▸ Texto fornecido
>>>>>
O ex-corretor de seguros que decidiu encarar o mercado de alimentação diz que o segredo para crescer é centralizar funções e se reinventar – de preferência todos os dias. Zanette diz ainda que hoje não vale mais a pena abrir grandes restaurantes e muito menos se apegar ao que tem. “Não deu certo, pare e mude”, exclama.

Raphael Zanette conversou com o Bom Gourmet sobre a trajetória de dono de uma franquia de loja de vinhos a dono de 18 estabelecimentos em Curitiba e São Paulo:
Em um país em que um negócio de alimentação geralmente não dura mais do que dois anos segundo o Sebrae e a Abrasel, você conseguiu não só manter as suas operações abertas como ampliar a atuação até mesmo para fora de Curitiba. Como explica esse caminho?
<<<<<
▸ Registros fornecidos
>>>>>
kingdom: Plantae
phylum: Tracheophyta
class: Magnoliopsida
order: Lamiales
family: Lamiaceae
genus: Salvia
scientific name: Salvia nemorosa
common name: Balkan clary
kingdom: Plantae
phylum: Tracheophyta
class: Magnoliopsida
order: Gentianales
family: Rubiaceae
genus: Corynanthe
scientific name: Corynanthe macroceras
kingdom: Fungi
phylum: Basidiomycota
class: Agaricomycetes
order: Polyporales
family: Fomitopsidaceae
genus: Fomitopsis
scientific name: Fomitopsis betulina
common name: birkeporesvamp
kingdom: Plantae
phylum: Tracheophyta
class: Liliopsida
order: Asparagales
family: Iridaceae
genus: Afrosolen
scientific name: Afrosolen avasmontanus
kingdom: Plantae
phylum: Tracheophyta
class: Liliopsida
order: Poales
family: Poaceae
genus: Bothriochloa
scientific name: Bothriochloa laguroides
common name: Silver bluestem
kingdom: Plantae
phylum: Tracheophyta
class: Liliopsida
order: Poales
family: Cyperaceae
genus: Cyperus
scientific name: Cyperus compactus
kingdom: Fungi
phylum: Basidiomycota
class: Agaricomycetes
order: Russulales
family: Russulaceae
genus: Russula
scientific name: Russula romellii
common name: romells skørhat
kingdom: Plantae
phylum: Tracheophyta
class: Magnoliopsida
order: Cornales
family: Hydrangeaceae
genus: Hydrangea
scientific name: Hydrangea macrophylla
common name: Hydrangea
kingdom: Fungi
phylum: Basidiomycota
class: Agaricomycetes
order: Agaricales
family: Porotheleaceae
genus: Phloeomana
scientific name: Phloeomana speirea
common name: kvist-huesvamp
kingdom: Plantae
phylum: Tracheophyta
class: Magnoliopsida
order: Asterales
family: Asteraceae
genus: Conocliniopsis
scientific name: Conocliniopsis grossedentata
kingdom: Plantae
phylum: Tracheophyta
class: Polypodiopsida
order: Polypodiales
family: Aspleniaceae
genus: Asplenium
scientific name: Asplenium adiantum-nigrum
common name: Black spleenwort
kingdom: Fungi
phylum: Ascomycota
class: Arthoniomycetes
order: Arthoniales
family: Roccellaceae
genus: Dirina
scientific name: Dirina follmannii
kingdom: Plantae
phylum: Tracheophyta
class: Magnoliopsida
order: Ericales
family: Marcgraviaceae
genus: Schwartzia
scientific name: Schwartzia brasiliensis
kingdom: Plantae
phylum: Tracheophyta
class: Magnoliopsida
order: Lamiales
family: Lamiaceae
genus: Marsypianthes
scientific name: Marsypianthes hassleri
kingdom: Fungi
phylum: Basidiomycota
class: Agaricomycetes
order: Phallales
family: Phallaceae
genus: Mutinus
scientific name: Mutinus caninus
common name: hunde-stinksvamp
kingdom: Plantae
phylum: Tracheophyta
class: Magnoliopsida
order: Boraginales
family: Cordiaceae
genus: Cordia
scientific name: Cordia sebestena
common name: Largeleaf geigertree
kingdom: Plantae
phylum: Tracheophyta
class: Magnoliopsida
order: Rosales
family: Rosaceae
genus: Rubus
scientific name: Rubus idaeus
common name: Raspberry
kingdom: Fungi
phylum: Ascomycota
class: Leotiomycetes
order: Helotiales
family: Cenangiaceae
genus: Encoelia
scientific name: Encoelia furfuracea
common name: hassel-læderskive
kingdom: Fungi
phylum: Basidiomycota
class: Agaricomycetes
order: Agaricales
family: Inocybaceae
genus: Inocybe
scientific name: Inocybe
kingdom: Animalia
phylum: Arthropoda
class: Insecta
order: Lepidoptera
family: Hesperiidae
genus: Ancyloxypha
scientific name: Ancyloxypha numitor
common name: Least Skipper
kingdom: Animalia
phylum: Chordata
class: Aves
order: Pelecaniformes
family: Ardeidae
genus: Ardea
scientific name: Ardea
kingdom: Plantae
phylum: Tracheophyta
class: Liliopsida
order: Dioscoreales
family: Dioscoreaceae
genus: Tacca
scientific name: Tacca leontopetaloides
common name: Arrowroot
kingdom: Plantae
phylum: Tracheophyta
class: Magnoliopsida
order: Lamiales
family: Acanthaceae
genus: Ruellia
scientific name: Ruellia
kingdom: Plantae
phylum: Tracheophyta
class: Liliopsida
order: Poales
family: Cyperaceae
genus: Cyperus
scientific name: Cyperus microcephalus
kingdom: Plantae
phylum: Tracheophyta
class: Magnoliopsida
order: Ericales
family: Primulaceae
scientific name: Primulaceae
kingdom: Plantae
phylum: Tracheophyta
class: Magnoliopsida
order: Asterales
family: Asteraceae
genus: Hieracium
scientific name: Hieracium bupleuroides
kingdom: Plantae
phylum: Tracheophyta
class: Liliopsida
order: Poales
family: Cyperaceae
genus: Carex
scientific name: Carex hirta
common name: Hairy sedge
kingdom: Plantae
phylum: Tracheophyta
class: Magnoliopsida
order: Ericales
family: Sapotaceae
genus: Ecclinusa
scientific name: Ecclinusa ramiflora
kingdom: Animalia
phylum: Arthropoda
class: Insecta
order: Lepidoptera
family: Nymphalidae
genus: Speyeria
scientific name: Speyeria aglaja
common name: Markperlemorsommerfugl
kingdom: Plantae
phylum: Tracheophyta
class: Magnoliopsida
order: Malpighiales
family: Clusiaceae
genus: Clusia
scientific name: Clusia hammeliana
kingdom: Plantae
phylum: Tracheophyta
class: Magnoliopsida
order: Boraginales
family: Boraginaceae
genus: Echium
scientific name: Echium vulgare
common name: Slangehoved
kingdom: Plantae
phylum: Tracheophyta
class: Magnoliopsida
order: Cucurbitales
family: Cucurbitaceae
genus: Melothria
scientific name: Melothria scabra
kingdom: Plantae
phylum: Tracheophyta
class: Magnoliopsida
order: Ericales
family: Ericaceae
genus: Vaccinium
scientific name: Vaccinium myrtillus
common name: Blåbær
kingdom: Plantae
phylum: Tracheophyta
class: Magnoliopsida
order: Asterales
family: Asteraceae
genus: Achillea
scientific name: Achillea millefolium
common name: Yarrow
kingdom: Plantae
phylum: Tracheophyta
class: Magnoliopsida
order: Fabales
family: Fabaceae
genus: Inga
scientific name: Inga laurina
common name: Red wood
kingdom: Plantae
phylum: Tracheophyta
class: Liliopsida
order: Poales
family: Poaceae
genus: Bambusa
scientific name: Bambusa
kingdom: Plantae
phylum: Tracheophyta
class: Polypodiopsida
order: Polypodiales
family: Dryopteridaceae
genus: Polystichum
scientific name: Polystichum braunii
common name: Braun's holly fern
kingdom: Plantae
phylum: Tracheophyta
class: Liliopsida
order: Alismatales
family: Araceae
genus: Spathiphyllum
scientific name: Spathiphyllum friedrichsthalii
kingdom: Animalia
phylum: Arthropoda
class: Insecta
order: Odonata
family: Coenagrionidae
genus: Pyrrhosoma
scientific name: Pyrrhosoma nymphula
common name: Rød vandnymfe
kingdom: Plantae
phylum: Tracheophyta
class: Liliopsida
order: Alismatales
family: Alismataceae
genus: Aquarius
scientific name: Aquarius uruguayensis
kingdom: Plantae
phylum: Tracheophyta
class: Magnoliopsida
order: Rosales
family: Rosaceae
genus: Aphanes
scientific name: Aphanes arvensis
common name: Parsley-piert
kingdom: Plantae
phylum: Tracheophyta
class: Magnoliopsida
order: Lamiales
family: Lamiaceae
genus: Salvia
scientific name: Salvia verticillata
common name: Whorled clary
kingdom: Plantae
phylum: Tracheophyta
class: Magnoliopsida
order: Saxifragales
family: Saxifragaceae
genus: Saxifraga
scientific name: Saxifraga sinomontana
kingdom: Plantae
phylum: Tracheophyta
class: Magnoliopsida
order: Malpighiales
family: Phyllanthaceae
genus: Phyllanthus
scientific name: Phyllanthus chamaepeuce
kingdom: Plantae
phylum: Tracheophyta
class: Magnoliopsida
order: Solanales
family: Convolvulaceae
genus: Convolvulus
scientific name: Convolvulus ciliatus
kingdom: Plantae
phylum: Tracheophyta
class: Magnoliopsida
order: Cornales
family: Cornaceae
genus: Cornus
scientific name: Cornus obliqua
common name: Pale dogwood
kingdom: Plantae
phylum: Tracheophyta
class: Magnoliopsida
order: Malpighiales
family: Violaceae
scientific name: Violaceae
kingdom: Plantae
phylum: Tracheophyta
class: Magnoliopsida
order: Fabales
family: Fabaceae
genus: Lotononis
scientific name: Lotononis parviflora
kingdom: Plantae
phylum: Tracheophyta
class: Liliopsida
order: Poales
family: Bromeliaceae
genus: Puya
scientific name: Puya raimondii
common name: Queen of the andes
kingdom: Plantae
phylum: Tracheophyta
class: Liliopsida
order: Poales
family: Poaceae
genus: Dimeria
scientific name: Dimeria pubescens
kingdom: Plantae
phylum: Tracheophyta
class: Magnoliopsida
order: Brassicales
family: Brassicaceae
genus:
<<<<<
▸ Suas tarefas
**A.** Edite o trecho da entrevista com Raphael Zanette entre "O ex-corretor de" e "explica esse caminho?", inclusive, substituindo "Curitiba" por "Londrina".
**B.** Liste todos os nomes próprios citados na entrevista com Raphael Zanette, exceto o nome do próprio entrevistado.
**C.** Prossiga a entrevista com Raphael Zanette a partir do ponto em que ela termina.

▸ Resultados do exercício
**A.**
O ex-corretor de seguros que decidiu encarar o mercado de alimentação diz que o segredo para crescer é centralizar funções e se reinventar – de preferência todos os dias. Zanette diz ainda que hoje não vale mais a pena abrir grandes restaurantes e muito menos se apegar ao que tem. “Não deu certo, pare e mude”, exclama.

Raphael Zanette conversou com o Bom Gourmet sobre a trajetória de dono de uma franquia de loja de vinhos a dono de 18 estabelecimentos em Londrina e São Paulo:
Em um país em que um negócio de alimentação geralmente não dura mais do que dois anos segundo o Sebrae e a Abrasel, você conseguiu não só manter as suas operações abertas como ampliar a atuação até mesmo para fora de Londrina. Como explica esse caminho?

**B.** Bom Gourmet, Curitiba, São Paulo, Sebrae, Abrasel

**C.**
Eu concordo com esses colegas que falam das dificuldades enfrentadas nesta crise, o mercado nos últimos anos está muito difícil, isso é fato. Só que ao mesmo tempo que está difícil enfrentar o mercado, a crise nos obrigou a fazer uma dura lição de casa de 2014 para 2015, melhorando a gestão, enxugando a equipe e identificando custos que são pesados se você tiver apenas uma operação. No meu caso, nós centralizamos algumas das funções do C La Vie, Terra Madre e Olivença em Curitiba, e do Terra Madre Osteria, de São Paulo, reunindo em um só lugar questões como gestão, compras, recursos humanos, entre outras. Assim a gente consegue diluir custos e contratar pessoas mais bem qualificadas.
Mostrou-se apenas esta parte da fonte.